Ok

En poursuivant votre navigation sur ce site, vous acceptez l'utilisation de cookies. Ces derniers assurent le bon fonctionnement de nos services. En savoir plus.

13 novembre 2019

De Somnio Empedoclis

 

 

 

10991357_867015083321266_7012773188789904630_n.jpg

A l'occasion de la réédition en MMXV de mon roman Le Songe d'Empédocle, rencontre avec le responsable du Salon littéraire.

 

Le Songe d’Empédocle a été initialement édité en 2003. D'où vous est venu le besoin de le reprendre ? 

 

Le Songe d’Empédocle a été publié en 2003 grâce au regretté Vladimir Dimitrijević, alias Dimitri, le fondateur de L’Age d’Homme.
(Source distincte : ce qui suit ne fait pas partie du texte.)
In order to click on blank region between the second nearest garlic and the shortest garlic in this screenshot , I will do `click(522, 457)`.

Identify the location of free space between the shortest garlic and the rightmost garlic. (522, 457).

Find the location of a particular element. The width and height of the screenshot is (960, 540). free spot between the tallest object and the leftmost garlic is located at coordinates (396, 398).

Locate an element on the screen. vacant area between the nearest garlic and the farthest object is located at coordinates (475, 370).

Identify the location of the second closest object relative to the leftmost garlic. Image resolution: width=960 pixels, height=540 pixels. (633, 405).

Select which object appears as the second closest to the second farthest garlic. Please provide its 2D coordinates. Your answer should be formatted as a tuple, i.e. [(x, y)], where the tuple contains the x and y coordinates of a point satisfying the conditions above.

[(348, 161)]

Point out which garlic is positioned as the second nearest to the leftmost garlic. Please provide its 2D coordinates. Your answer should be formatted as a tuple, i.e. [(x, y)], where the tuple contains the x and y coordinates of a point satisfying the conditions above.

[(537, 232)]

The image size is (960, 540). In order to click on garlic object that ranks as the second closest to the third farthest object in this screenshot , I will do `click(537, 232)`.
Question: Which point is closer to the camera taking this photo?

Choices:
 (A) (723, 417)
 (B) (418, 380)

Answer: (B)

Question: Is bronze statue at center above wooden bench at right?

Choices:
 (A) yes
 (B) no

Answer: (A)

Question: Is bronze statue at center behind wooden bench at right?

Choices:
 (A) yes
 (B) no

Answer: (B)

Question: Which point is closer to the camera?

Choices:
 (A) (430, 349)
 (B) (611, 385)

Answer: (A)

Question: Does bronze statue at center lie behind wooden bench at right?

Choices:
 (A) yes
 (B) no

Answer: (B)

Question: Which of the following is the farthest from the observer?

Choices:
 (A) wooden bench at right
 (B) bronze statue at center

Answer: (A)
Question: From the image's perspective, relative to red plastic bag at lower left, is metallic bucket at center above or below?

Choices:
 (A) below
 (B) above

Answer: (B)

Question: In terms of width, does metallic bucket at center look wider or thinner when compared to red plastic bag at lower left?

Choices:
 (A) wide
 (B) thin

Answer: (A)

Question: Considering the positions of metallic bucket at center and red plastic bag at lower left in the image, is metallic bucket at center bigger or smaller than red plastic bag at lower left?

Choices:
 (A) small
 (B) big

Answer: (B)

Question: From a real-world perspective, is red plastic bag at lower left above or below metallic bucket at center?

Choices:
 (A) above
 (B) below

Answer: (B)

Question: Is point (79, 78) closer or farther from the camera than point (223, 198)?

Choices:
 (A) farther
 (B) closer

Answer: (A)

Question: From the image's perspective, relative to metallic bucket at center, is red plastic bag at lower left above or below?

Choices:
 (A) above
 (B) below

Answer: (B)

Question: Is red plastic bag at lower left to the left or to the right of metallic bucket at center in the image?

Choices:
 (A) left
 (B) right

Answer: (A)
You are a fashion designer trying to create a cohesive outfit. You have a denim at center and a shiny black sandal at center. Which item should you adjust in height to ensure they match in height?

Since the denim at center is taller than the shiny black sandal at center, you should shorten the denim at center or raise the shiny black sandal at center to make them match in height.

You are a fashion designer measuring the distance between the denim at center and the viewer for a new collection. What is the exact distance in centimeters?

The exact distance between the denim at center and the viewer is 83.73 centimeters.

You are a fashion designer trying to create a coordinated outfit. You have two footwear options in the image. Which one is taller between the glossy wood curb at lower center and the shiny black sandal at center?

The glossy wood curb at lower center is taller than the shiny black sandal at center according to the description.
J’étais venu spécialement de Bruxelles pour le rencontrer à Paris dans sa librairie de la rue Férou, un dimanche soir ! Je lui avais tendu le manuscrit, volumineux. Le humant d’un air perplexe, il avait souri en disant : « cela ressemble à du Elémir Bourges » — dont j’avais adoré Le Crépuscule des Dieux. Un autre lecteur avait comparé le texte à du Petru Dumitriu, grand romancier roumain que je portais déjà très haut — L’Homme aux yeux gris ! Bref, le livre avait paru, de manière quasi miraculeuse, d’autant plus qu’un premier accident de voiture faillit, déjà, tuer l’éditeur au moment de sa parution…

cccccggggg.jpg

 

Livre pour happy fewLe Songe a été épuisé en quelques années, après avoir connu un joli succès d’estime. J’ai même reçu un prix de l’Association des Ecrivains Belges. Je l’ai retravaillé en me servant du rasoir d’Ockham pour retrancher les adjectifs, les adverbes et toutes ces précisions qu’un premier roman comporte. En tout, seize mille mots de moins. Le résultat me plaît, plus dense, plus magnétique encore.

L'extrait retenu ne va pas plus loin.